- _GIVEN DATA_
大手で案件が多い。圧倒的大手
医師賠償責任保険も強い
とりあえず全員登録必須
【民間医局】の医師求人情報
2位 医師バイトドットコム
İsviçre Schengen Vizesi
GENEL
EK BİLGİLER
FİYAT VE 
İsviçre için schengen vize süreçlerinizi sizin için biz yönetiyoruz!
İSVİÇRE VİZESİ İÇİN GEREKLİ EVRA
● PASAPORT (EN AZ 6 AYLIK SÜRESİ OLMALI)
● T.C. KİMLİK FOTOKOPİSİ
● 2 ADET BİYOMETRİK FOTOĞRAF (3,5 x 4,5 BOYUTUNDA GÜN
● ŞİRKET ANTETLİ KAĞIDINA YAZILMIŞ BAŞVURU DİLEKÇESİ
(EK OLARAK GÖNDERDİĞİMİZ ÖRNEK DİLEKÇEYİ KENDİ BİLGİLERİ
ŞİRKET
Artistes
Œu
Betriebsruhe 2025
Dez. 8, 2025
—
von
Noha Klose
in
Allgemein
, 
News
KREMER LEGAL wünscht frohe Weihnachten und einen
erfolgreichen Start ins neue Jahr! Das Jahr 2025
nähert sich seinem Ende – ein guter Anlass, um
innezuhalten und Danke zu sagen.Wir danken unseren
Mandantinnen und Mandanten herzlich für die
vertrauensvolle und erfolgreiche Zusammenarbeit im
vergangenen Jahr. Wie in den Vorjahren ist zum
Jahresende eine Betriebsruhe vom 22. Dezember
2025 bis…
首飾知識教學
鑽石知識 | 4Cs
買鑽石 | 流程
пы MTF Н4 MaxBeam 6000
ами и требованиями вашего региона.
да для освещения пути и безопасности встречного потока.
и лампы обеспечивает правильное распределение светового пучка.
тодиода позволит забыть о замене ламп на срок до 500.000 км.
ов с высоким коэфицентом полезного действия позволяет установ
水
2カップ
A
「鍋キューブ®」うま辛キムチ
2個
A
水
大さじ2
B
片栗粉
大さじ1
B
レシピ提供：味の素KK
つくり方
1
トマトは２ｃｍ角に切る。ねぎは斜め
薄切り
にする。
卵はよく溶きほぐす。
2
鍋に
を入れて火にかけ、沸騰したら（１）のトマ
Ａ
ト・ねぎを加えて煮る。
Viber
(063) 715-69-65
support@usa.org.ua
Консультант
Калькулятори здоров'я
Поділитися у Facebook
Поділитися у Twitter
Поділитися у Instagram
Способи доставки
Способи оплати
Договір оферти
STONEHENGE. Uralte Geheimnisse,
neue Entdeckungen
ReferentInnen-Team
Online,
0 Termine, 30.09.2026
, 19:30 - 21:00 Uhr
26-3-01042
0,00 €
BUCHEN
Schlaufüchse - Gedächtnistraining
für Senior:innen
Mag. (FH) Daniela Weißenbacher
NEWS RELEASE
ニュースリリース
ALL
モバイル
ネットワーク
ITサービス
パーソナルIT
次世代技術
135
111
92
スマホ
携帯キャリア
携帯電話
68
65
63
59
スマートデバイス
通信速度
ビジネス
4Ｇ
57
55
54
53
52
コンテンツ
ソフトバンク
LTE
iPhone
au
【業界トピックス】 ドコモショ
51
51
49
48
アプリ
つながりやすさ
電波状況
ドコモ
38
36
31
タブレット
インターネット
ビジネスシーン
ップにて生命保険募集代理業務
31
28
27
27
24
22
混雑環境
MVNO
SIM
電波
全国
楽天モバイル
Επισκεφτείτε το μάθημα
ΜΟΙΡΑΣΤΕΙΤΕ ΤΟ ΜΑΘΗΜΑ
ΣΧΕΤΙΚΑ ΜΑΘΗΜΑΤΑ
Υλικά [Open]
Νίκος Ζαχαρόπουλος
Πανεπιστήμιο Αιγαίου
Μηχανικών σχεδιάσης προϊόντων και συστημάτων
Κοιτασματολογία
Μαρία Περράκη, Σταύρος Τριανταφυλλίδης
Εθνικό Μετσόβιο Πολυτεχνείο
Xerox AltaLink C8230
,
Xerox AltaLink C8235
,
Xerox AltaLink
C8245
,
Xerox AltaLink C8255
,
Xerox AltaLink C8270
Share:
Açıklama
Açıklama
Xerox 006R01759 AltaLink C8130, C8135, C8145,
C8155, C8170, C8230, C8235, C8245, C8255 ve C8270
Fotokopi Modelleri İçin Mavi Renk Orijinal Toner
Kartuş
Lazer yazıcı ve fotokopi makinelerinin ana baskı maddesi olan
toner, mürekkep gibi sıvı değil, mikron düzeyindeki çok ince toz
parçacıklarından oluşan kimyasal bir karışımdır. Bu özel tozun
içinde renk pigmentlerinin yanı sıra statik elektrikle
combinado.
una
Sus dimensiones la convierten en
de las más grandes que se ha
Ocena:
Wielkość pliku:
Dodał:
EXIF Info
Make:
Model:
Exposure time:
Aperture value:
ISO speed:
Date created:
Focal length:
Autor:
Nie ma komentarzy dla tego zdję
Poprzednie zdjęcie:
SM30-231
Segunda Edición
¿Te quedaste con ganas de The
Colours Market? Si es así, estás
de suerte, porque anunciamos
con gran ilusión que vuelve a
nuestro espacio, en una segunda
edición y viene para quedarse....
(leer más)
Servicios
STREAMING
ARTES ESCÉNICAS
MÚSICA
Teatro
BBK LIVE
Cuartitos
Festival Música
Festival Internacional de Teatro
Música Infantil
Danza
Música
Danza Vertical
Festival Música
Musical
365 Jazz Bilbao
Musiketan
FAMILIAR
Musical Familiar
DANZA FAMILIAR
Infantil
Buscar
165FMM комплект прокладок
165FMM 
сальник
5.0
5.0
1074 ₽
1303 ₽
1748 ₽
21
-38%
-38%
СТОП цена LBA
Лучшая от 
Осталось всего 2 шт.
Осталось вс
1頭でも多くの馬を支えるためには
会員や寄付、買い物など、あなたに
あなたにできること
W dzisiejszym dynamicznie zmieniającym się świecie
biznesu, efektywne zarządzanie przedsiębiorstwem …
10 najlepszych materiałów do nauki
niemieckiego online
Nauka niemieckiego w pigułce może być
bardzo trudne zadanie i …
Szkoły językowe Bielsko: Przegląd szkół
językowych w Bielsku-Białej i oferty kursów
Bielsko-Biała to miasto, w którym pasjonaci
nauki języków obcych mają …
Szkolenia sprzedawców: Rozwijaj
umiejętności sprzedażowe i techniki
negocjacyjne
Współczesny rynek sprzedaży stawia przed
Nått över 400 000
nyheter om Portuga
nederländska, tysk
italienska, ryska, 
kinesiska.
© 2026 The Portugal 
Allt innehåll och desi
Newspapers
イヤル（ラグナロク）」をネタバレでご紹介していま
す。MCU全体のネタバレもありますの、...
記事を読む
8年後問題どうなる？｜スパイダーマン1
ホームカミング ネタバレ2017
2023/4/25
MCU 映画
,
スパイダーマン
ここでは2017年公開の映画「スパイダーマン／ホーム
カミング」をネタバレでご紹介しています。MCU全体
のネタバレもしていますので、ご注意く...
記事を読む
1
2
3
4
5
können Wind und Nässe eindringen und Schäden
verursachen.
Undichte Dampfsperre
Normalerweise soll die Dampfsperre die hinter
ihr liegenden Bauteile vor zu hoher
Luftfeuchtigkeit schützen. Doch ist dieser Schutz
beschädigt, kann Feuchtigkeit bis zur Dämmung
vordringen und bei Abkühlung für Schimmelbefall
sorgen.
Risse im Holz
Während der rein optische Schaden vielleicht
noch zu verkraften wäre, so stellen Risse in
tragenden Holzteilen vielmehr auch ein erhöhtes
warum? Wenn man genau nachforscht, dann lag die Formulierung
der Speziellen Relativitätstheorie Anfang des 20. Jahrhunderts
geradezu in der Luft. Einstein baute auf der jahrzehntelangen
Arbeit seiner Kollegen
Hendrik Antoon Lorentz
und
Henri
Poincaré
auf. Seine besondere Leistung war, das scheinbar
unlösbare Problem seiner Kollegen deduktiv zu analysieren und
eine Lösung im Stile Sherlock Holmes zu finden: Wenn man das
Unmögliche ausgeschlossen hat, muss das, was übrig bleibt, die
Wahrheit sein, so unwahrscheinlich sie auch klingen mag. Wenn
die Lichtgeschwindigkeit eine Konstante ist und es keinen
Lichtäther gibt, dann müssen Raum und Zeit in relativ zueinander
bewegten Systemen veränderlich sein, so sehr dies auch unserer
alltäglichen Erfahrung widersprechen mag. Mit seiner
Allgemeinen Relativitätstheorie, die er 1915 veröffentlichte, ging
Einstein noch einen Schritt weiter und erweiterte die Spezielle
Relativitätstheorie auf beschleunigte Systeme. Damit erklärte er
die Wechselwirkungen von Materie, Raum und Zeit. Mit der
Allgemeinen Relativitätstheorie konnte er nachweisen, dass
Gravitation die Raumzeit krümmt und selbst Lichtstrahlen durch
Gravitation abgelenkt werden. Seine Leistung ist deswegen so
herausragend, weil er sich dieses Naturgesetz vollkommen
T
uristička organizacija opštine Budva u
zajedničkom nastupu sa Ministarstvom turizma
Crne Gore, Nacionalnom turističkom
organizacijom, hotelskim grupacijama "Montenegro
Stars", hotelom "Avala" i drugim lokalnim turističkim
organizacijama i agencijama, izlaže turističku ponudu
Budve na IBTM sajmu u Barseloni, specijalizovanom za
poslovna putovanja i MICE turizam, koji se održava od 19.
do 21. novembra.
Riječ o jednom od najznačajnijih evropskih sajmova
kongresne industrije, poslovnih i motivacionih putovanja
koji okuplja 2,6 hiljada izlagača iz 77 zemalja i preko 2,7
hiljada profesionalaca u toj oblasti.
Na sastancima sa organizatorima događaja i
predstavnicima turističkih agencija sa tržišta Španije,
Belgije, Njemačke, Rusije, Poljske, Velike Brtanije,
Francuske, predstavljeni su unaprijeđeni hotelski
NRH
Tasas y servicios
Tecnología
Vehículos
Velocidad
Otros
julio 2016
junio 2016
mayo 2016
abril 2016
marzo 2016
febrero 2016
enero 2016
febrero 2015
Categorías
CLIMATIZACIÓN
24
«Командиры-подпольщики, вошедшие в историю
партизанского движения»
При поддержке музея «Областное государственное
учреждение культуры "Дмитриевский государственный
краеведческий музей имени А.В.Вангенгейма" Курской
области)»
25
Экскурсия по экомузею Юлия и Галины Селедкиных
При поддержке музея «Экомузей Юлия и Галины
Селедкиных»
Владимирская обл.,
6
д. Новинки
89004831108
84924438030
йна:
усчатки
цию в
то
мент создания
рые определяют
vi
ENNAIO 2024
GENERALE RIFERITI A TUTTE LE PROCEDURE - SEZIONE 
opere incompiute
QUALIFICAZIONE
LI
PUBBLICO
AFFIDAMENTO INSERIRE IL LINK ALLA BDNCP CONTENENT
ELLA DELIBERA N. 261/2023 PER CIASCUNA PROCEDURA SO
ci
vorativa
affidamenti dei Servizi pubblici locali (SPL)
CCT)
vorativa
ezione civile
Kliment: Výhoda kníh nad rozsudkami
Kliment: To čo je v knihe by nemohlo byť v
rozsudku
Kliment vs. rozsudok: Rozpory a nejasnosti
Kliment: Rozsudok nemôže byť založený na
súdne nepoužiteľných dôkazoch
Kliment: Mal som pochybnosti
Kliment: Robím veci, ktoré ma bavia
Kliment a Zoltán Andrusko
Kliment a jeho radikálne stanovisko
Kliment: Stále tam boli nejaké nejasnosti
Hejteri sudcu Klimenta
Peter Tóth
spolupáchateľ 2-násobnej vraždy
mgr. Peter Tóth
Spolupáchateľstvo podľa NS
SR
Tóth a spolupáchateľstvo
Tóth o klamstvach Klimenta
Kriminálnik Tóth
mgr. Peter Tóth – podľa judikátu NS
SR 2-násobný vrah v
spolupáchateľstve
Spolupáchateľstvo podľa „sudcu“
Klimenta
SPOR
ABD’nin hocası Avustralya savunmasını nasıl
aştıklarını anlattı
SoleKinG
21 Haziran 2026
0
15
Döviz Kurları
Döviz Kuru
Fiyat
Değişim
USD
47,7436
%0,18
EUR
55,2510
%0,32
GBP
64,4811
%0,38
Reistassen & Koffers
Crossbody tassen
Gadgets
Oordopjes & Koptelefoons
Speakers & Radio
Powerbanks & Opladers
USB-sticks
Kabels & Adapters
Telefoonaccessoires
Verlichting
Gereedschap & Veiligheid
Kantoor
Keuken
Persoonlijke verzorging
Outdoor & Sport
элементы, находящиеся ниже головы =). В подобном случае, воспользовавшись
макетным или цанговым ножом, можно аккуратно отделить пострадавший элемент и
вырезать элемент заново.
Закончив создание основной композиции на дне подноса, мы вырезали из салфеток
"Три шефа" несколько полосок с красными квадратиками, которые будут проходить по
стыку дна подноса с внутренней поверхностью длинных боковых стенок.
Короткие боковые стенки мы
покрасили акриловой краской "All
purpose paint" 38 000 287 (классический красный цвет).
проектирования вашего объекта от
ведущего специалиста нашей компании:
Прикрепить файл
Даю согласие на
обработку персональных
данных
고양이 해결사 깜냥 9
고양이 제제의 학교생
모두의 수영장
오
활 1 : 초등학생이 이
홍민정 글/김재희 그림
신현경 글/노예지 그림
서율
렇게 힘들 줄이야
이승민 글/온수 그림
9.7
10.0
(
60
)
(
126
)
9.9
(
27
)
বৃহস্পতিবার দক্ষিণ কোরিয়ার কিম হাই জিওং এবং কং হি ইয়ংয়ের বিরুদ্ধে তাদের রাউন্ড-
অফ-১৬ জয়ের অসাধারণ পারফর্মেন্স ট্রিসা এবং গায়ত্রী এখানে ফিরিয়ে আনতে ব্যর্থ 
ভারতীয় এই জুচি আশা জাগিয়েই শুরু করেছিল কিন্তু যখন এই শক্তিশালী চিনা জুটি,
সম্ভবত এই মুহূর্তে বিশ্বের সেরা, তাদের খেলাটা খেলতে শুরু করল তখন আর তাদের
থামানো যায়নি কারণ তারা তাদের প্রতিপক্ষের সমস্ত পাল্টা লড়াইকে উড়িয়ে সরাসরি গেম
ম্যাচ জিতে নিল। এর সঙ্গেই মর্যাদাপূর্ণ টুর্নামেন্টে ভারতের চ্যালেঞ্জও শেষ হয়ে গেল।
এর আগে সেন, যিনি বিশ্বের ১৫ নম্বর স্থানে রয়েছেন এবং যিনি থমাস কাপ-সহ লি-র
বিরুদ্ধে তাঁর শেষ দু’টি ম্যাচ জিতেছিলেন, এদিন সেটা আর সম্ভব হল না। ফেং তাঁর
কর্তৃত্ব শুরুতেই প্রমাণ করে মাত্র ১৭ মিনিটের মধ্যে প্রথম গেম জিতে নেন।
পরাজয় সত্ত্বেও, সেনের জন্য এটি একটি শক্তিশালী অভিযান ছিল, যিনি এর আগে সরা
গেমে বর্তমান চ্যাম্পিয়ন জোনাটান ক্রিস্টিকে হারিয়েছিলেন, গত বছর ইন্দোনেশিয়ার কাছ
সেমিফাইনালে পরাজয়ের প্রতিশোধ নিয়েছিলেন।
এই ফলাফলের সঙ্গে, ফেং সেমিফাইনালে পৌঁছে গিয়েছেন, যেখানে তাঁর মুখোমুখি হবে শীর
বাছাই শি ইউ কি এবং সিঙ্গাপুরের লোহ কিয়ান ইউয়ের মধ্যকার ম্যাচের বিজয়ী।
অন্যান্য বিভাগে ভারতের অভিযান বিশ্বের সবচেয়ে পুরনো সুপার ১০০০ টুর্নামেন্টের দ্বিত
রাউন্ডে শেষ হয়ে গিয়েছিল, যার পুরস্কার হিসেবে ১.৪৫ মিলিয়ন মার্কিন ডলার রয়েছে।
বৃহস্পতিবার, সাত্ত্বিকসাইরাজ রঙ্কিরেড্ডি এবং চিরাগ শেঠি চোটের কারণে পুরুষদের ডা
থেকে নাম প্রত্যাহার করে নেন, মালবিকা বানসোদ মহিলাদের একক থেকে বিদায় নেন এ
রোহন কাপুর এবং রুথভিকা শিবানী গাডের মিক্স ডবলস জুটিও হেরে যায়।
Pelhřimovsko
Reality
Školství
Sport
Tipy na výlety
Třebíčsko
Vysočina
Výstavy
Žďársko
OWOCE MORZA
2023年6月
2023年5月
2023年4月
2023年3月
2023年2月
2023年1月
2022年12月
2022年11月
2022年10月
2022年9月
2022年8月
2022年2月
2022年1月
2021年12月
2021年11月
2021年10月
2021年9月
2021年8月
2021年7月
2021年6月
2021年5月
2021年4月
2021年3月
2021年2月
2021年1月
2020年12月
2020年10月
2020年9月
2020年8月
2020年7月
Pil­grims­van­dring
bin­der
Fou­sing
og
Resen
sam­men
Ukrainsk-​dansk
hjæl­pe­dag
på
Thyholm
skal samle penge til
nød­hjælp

- _DIRECTIONS_
Give an exact copy of the lines above from the line with "Hendrik Antoon Lorentz" up to and including the line with "Allgemeinen Relativitätstheorie, die", and leave everything else out.

- _WRITTEN RESPONSE_
Hendrik Antoon Lorentz
und
Henri
Poincaré
auf. Seine besondere Leistung war, das scheinbar
unlösbare Problem seiner Kollegen deduktiv zu analysieren und
eine Lösung im Stile Sherlock Holmes zu finden: Wenn man das
Unmögliche ausgeschlossen hat, muss das, was übrig bleibt, die
Wahrheit sein, so unwahrscheinlich sie auch klingen mag. Wenn
die Lichtgeschwindigkeit eine Konstante ist und es keinen
Lichtäther gibt, dann müssen Raum und Zeit in relativ zueinander
bewegten Systemen veränderlich sein, so sehr dies auch unserer
alltäglichen Erfahrung widersprechen mag. Mit seiner
Allgemeinen Relativitätstheorie, die er 1915 veröffentlichte, ging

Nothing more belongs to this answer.